The combination of the animation, the score, the voices, and the adult theme – seriously, a bunch of kids worrying about the commercialization of Christmas by “a big Eastern syndicate?” – all blended together into the coolest damn thing we’d ever seen. The ratings were huge and the reviews were glowing, despite the fact that the producers and Coca-Cola, the sponsor, were convinced that it was going to be a major disaster and almost pulled it at the last minute. Because what we really needed was another episode of “The Munsters,” right?
It was all we talked about at school the next day, and for the following week. We felt that TV had actually spoken to us at the right level for once. I mean, it’s hard to take Captain Kangaroo seriously when we were regularly doing nuclear attack drills, earthquake drills and tsunami drills at school. “A Charlie Brown Christmas” aimed higher than that.

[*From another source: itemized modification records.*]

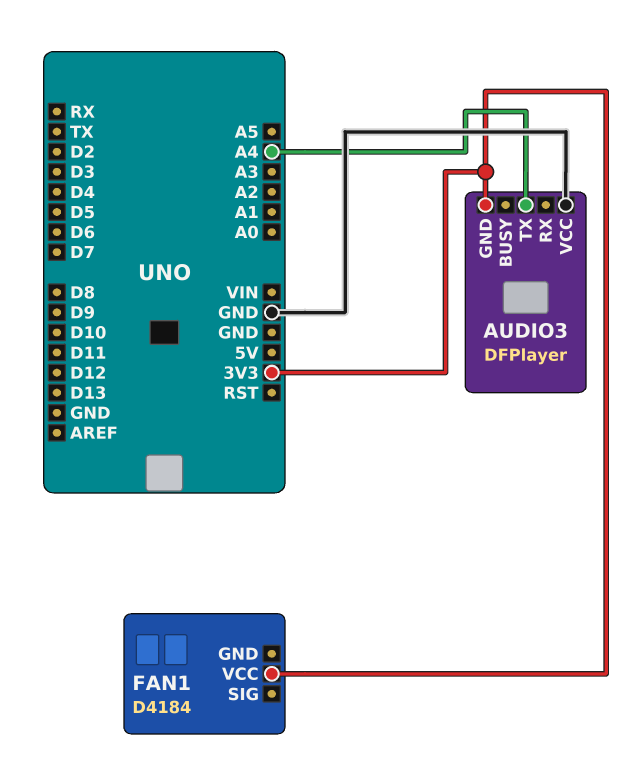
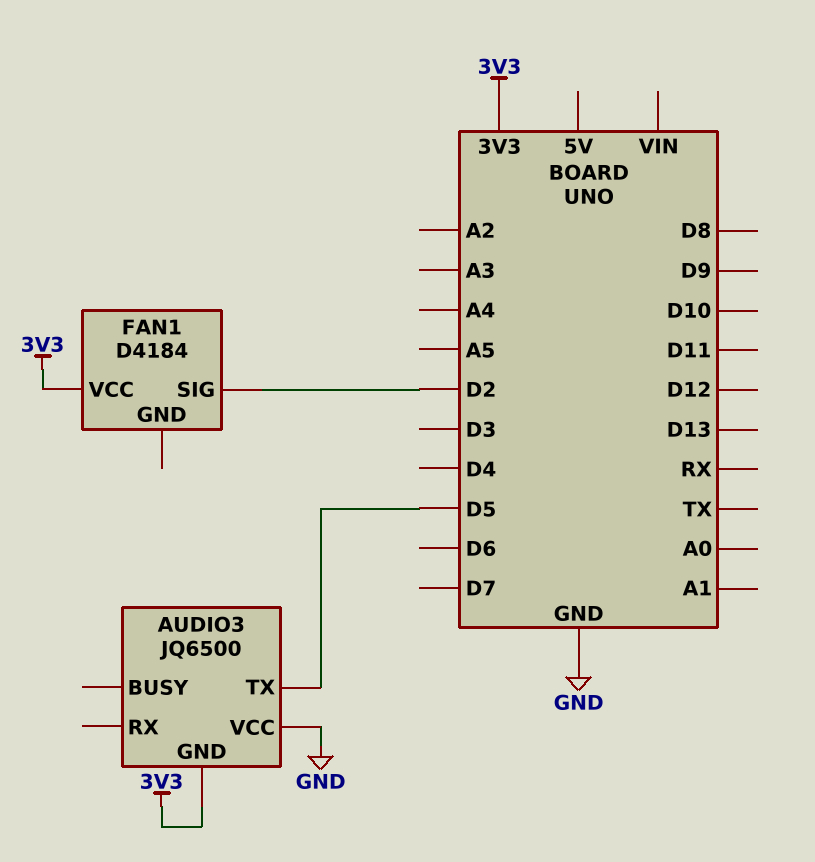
AUDIO3: DFPlayer -> JQ6500
AUDIO3 pin TX: A4 -> D5
FAN1 pin SIG: none -> D2

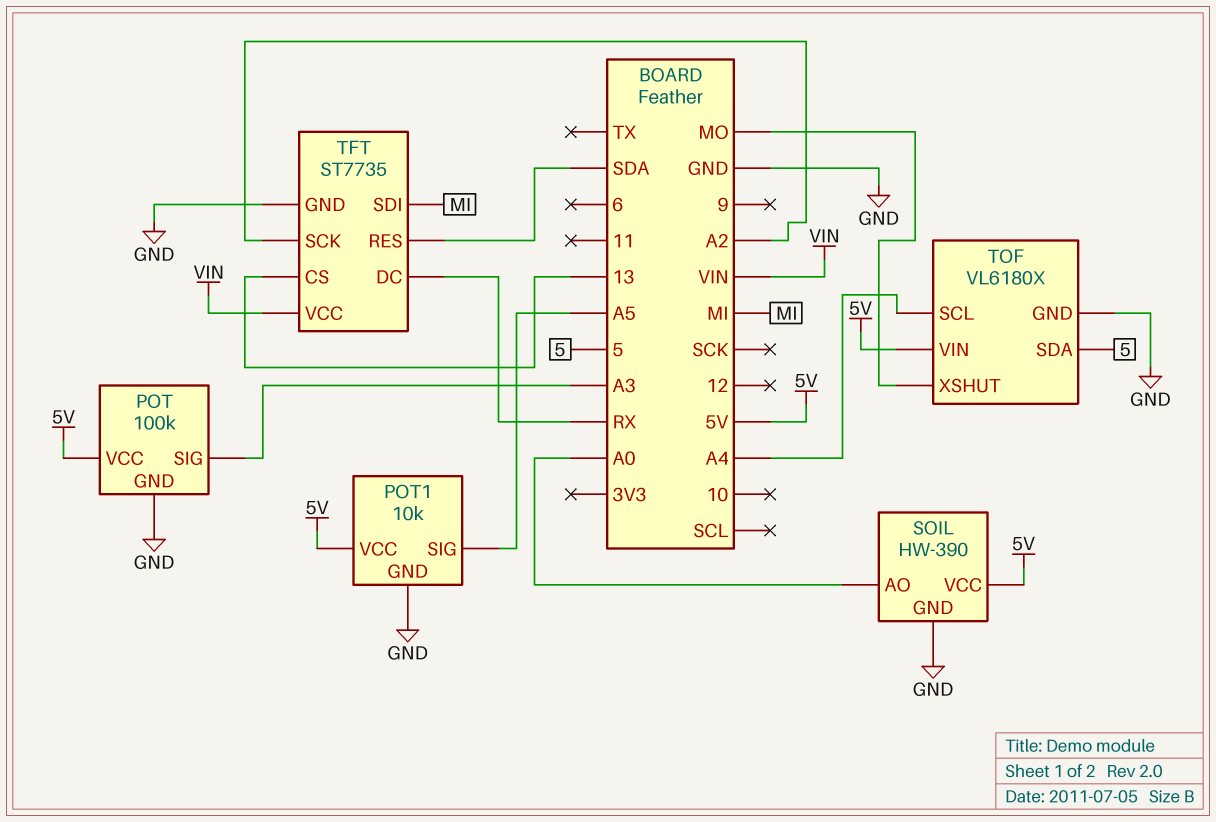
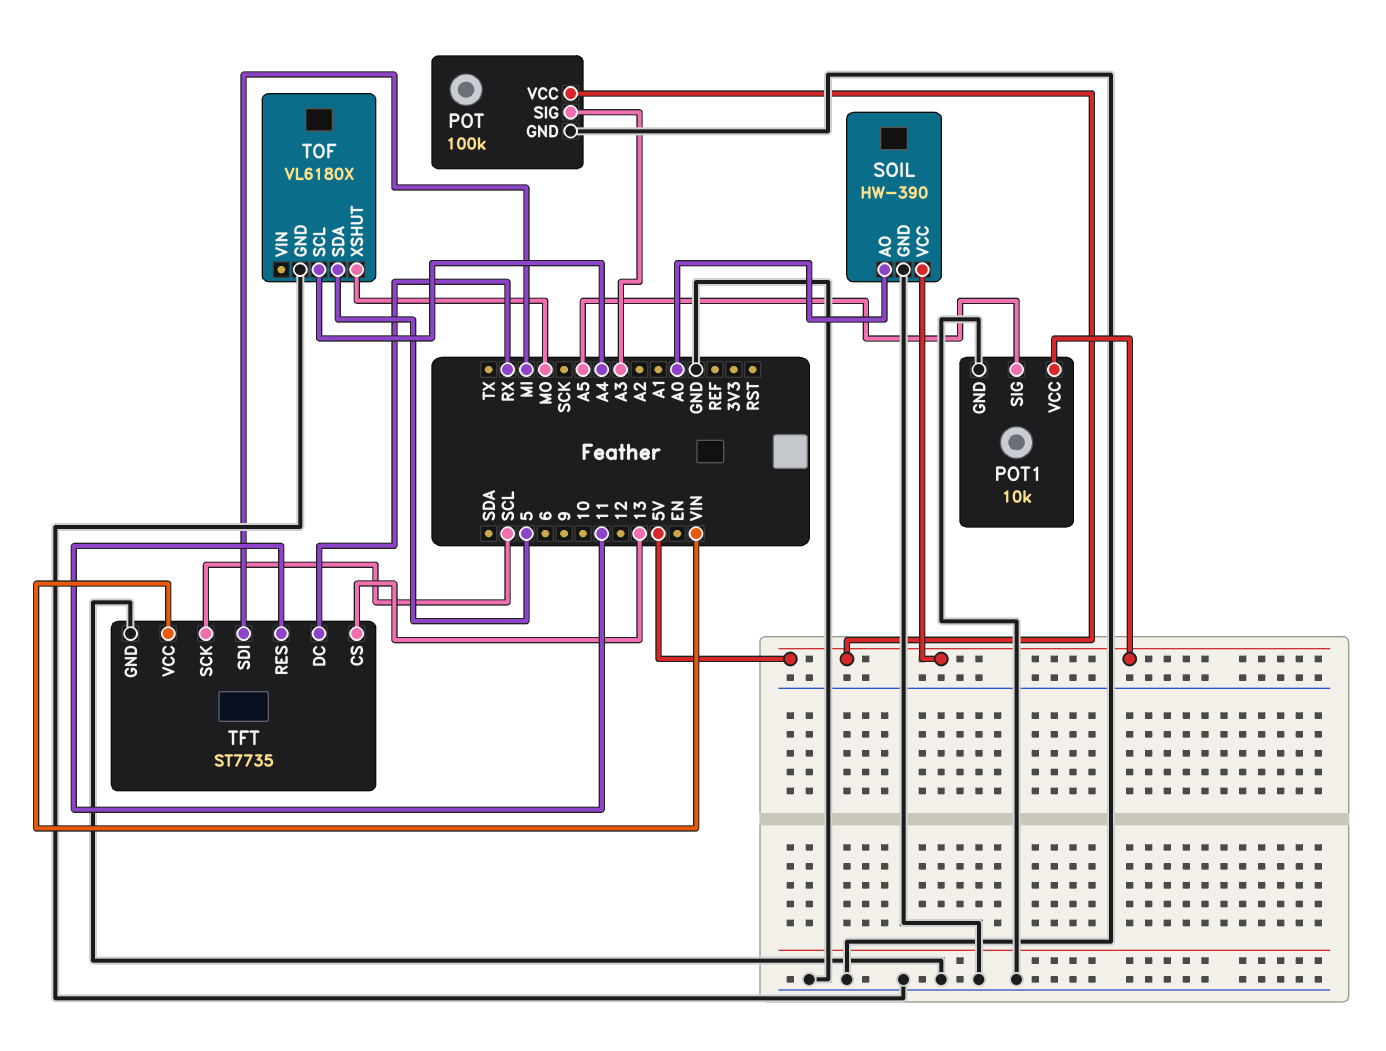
TFT pin RES: SDA -> 11
TFT pin SCK: A2 -> SCL
TOF pin VIN: 5V -> none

Ever since, I’ve had a big warm spot in my heart for it, and up until I bought a VHS copy of it in the late-80s, I watched it every December when they rebroadcast it.
And beyond all that, we have this to thank the show for. From Wikipedia: “The popularity of the special practically eliminated the popularity of the aluminum Christmas tree, which was a fad from 1958 to 1965, when the special portrayed it negatively. By 1967, just two years after the special first aired, they were no longer being regularly manufactured.”

Dial-up Speed, Mr. Sulu!

My first computer game. A friend and I played this thing endlessly on a GE mainframe terminal at my old high school in the mid-70s. All text-based – you had to print out each turn on a dot-matrix printer to keep track of where you were. (The terminal didn’t even have a screen.) You also had to be able to calculate cosines (on paper – no calculators!) to know which way to point the torpedoes, and it took three or four days to complete a game. And I hate to admit it as a taxpayer, but we spent a lot of time in the early 80s playing this on the mainframe computers at the Navy Department.

Da Cubs

My grandfather, Bob Fleming, and me in the summer of 1960.  He was 53 and I was 4.  (I’m 59 now, which is kind of a horrifying thought.)  I was thinking about him this week while watching the Cubs advance in the playoffs.  “Champ” (our nickname for each other) was a huge Cubs fan, and one of my best memories of my childhood is sitting in the dark on the back balcony of our two-flat in Irving Park, Chicago, listening to the Cubs on the radio.  (Away games only, of course – Wrigley Field didn’t have night games until 1988.) The only lights were the glow of the radio dial and the tip of his Luckys as he chainsmoked a pack, while knocking back one Heileman’s Old Style after another. The murmur of the crowd blended with the hum of the Northwest Expressway a block away.  He never said anything, but made a satisfied grunt whenever the Cubs scored a run. He died, of throat cancer of course, in 1983, and I know he’s watching over the Cubs and saying, as he did every season, “This is their year.”